Just outside the Tree of Life Synagogue, where the gunman used an assault rifle and three pistols to gun down his targets, well-wishers, neighbors and members of the congregation filed by to drop off flowers and pray at makeshift memorials.

Rabbi’s actions hailed

Another hero hailed by survivors is Rabbi Jonathan Perlman of the New Life Congregation, which rented space in the basement of the Tree of Life Synagogue and was leading prayer when the gunfire and chaotic noises from the floor above signaled danger.

Perlman closed the door to their prayer room when he sensed danger and pushed the congregants into a supply closet where they hid.

One of the congregants, Melvin Wax, opened the door and was fatally shot.
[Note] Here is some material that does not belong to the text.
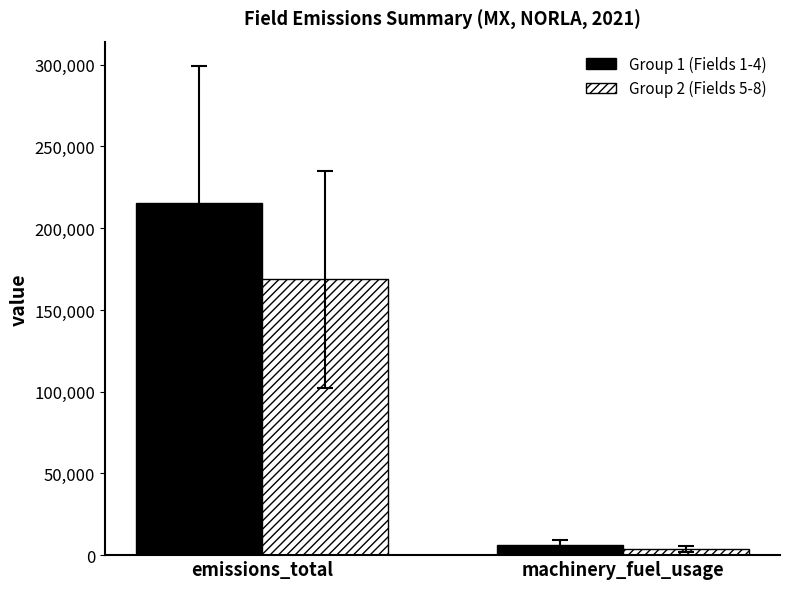

How many values in the Group 2 (Fields 5-8) series exceed 168654?

1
Two others also died.

A survivor, Barry Weber, told WPXI-TV Pittsburgh that he saw the shooter, but it was dark and the shooter did not see him.

“If there would have been light in that room you would be talking to my widow,” Werber said.

Perlman remembered the three deceased members of his congregation at a Sunday vigil, where he spoke about the loss.

“We lost three pillars of our community,” Perlman said, “we mourn their life,” adding that what happened “will not break us.”

Rabbi Jeffery Myers called 911 when gunshots rang out at the Tree of Life Synagogue. He credited police for their quick response and bravery to rescue and save those being terrorized inside the place of worship.

“It’s because of their bravery and heroism that I am standing here,” Myers said.

As the community prepared for burials, the White House announced President Donald Trump would visit on Tuesday, news that drew mixed reaction in the Squirrel Hill neighborhood. The first funerals also are set for Tuesday.

Trump denounced the evil of anti-Semitism immediately after the shooting, and suggested that more armed security in places of worship and schools could better protect gatherings from gunmen intent on killing innocents.

That suggestion was rejected by Pittsburgh Mayor Bill Peduto, a Democrat.

The mayor also suggested the White House confer with the families of the victims before his travel to the city.

“If the president is going to come here he has to come here to mourn,” said Tammy Hepps, who wrote a letter to Trump demanding he denounce white nationalism and tone down the political rhetoric that some believe has stoked recent violence.

But Myers said the president would be welcomed at any time.